Disparbud Garut Inventarisasi Jalan Rusak ke Destinasi Wisata untuk Perbaiki Akses Pengunjung
Disparbud Garut inventarisasi jalanan rusak ke destinasi wisata untuk menentukan prioritas perbaikan. Curug Sanghyang Taraje dan kawasan selatan jadi fokus.

Jalan setapak berbatu menuju Curug Sanghyang Taraje di Kecamatan Pamulihan akan menjadi salah satu target utama perbaikan. Dinas Pariwisata dan Kebudayaan (Disparbud) Kabupaten Garut sedang menginventarisasi persoalan aksesibilitas di puluhan destinasi wisata milik pemerintah maupun swasta.
Kabupaten Garut memiliki ratusan lokasi wisata yang tersebar dari dataran tinggi hingga pesisir selatan. Potensi itu terus berkembang, tapi infrastruktur penunjangnya belum merata. Kondisi jalan rusak atau belum diaspal menjadi penghalang utama bagi wisatawan yang ingin berkunjung.

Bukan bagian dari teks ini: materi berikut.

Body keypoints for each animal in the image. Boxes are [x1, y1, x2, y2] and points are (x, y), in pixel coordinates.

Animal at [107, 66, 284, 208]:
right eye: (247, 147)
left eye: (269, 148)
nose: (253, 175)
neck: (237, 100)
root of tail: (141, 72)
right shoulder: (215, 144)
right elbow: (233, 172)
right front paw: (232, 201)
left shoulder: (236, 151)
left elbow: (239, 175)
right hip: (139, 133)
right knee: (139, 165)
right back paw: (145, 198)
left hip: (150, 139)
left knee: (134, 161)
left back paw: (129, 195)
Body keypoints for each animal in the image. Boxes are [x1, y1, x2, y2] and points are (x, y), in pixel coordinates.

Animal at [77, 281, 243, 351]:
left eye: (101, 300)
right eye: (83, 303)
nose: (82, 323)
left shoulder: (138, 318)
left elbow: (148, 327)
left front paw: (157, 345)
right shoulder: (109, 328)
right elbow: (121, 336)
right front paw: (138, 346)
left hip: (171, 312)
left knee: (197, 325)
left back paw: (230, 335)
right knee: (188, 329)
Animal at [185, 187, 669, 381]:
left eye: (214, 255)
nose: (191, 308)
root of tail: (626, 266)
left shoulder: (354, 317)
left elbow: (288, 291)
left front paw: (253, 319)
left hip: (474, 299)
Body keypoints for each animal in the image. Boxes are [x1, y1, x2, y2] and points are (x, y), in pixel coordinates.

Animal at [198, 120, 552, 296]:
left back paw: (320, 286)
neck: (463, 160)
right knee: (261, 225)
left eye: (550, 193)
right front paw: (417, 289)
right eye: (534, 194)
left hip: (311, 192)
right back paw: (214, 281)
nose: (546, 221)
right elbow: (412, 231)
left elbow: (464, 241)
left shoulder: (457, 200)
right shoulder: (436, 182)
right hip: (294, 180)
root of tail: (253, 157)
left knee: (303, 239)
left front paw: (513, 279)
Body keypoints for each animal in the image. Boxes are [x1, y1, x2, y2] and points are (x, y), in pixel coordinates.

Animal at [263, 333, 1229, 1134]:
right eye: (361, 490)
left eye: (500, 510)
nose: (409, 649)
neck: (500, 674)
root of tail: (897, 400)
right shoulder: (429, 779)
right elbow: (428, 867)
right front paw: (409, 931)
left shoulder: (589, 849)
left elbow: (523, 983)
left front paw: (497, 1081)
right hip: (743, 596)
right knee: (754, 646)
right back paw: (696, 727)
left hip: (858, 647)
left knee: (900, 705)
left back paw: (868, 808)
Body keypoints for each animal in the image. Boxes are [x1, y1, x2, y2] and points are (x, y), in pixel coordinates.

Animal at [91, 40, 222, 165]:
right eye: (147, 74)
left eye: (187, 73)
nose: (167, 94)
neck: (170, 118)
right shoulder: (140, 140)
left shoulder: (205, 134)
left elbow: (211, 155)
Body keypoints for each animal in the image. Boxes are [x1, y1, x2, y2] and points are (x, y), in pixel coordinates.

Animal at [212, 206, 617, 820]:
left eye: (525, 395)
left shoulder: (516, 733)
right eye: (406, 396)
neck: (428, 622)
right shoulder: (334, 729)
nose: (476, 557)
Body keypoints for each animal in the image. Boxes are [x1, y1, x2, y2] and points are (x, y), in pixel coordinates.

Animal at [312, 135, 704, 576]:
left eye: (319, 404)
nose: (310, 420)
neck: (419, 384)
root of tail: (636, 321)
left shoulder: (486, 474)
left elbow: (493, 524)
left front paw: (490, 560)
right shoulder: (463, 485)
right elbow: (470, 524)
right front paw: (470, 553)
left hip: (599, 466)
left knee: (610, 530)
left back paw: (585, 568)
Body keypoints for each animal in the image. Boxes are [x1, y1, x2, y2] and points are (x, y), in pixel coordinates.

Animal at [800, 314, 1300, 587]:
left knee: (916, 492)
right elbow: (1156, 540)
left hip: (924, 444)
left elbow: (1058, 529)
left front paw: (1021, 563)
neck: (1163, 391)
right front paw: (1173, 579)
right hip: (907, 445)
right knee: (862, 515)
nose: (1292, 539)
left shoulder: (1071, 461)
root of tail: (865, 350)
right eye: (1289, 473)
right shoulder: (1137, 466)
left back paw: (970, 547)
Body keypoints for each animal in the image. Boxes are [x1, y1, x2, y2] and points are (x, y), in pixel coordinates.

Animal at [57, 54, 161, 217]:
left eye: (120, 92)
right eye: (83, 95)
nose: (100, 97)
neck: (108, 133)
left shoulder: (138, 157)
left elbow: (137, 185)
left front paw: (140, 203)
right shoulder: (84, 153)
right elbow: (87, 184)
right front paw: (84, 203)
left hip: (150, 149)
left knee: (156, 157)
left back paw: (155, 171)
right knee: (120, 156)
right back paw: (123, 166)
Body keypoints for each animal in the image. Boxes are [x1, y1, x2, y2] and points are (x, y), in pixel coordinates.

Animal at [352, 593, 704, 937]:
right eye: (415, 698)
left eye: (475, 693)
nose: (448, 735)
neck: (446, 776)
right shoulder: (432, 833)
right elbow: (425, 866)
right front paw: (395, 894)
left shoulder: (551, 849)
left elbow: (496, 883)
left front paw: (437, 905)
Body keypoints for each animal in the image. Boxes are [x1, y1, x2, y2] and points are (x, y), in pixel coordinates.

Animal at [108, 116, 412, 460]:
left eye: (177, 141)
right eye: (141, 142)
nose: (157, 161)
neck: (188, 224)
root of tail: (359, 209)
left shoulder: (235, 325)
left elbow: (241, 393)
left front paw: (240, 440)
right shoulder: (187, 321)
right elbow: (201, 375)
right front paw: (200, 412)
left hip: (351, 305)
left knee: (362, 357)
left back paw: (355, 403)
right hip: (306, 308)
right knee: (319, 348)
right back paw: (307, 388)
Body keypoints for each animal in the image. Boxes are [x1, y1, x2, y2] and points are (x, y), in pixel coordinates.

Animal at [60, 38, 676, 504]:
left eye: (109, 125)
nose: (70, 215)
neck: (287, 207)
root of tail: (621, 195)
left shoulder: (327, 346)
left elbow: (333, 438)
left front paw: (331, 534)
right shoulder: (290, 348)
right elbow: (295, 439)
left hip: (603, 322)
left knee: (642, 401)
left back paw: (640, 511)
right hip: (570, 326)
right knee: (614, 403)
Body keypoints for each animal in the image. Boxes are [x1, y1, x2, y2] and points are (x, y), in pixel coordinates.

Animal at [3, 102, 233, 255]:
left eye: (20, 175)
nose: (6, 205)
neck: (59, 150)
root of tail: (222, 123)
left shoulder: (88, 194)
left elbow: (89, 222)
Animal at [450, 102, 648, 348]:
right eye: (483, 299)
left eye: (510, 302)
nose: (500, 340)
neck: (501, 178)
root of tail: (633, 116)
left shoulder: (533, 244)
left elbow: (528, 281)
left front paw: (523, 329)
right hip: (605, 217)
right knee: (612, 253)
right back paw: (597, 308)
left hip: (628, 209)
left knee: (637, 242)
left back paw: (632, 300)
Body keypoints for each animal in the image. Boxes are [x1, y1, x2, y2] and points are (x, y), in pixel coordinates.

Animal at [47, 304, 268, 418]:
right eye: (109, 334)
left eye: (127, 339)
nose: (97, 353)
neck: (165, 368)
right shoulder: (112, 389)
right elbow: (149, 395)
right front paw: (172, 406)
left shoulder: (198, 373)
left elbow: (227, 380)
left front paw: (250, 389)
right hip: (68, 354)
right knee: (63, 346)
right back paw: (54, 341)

"Yang jadi masalah kan aksesibilitas, sementara akses itu juga kan berkaitan dengan fungsi SKPD lainnya," kata Kepala Disparbud Garut Beni Yoga Gunasantika.
Baca Juga: Truk Pengangkut Backhoe Tabrak Pikap di Cugenang Cianjur, Dua Penumpang Tewas di Tempat
Koordinasi dengan Dinas Pekerjaan Umum dan Penataan Ruang (PUPR) menjadi langkah awal yang disiapkan. Disparbud tidak bisa memperbaiki jalan sendiri karena infrastruktur transportasi masuk ranah perangkat daerah lain. Proses inventarisasi ini akan menentukan skala prioritas, mana yang harus segera dituntaskan dan mana yang bisa menunggu anggaran berikutnya.
Pemerintahan Bupati Abdusy Syakur Amin secara langsung meninjau Curug Sanghyang Taraje dan menerima aspirasi dari pengelola wisata. Salah satu yang disorot adalah kondisi jalan penghubung yang belum memadai untuk kendaraan bermotor secara menyeluruh. Akses ini dianggap krusial karena直接影响 jumlah kunjungan dan keselamatan wisatawan.
Potensi wisata di Garut bagian selatan juga masuk dalam radar perbaikan. Wilayah ini dikenal memiliki pantai-pantai indah yang selama ini sulit dijangkau karena kondisi jalan yang kurang mendukung. Keterbatasan akses membuat potensi ekonomi masyarakat sekitar pantai tidak berkembang optimal.
Baca Juga: Mpo Diva Sukmajaya Raih Mpok Depok 2026, Kesempatan Terbuka untuk Pemuda Mekarjaya
Masalah serupa sebenarnya juga dialami kabupaten lain di Jawa Barat. DPRD Jawa Barat Dorong Kabupaten Cianjur Perbaiki Akses Jalan Menuju Destinasi Wisata pernah menyoroti hal yang sama. Ini menunjukkan bahwa buruknya infrastruktur jalan bukan hanya masalah Garut, melainkan tantangan umum pariwisata di Jawa Barat.
Targetnya jelas: jalan yang layak agar wisatawan tidak ragu datang. Kalau akses sudah aman dan nyaman, angka kunjungan diharapkan ikut naik dan ekonomi di sekitar destinasi bisa menggeliat.